Many encounters between officers and defendants (typically younger defendants) start with the officer observing an individual "loitering or prowling". Contrary to popular belief, and what officers fail to realize, is that loitering or prowling requires a significantly higher level of activity than simply "hanging" out near a store or business. Officers will typically use this charge as a basis for detaining the defendant or justifying an encounter. The detainer will usually lead to other offenses and the discovery of warrants, drugs, or weapons. The statute requires the officer to observe conduct that would reasonably lead him or her to the conclusion that people or properties are in immediate danger.
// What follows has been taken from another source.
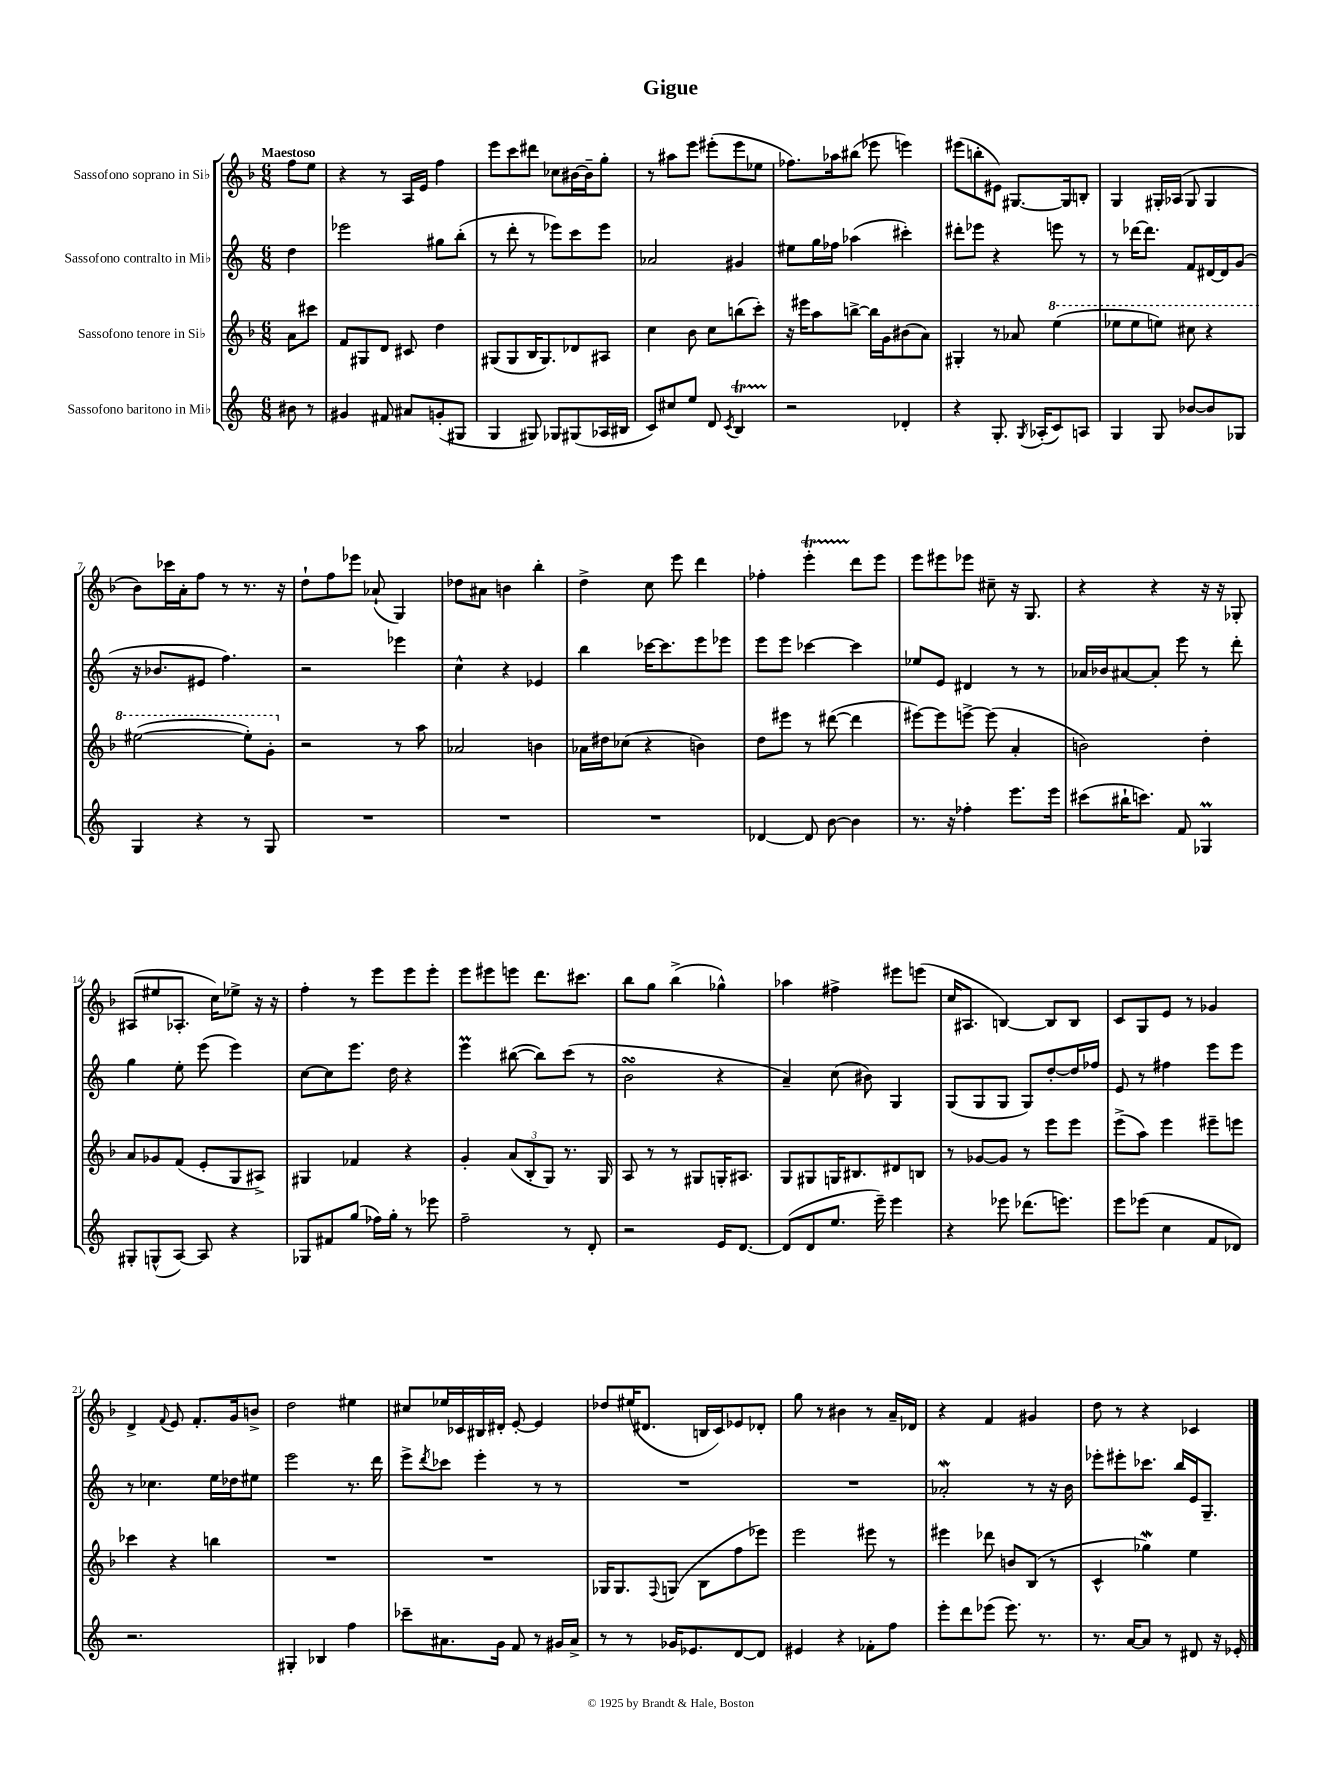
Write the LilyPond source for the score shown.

Very rarely is this standard ever met, and our defense lawyers can help identify this issue and file any appropriate motions to suppress to force the state to abandon the charges.
Illustrative case: Arnold Law Firm represented a client who was initially detained for loitering and search subsequent to the arrest led to a trafficking amount of drugs and cash. Our lawyers researched the matter and got the State, over the strenuous objection of the police officers, to drop the case and return the money to the client!
Every case is different so give us a call to discuss your matter with one of our attorneys. We tell our client's story to the prosecutor, judge, or jury if necessary to get the client the best possible outcome. Contact us if you need the services of a Jacksonville criminal defense lawyer.
FLORIDA'S LOITERING AND PROWLING LAWS
856.021 Loitering or prowling; penalty.
(1) It is unlawful for any person to loiter or prowl in a place, at a time or in a manner not usual for law-abiding individuals, under circumstances that warrant a justifiable and reasonable alarm or immediate concern for the safety of persons or property in the vicinity.
(2) Among the circumstances which may be considered in determining whether such alarm or immediate concern is warranted is the fact that the person takes flight upon appearance of a law enforcement officer, refuses to identify himself or herself, or manifestly endeavors to conceal himself or herself or any object. Unless flight by the person or other circumstance makes it impracticable, a law enforcement officer shall, prior to any arrest for an offense under this section, afford the person an opportunity to dispel any alarm or immediate concern which would otherwise be warranted by requesting the person to identify himself or herself and explain his or her presence and conduct. No person shall be convicted of an offense under this section if the law enforcement officer did not comply with this procedure or if it appears at trial that the explanation given by the person is true and, if believed by the officer at the time, would have dispelled the alarm or immediate concern.
History.--s. 1, ch. 72-133; s. 1384, ch. 97-102.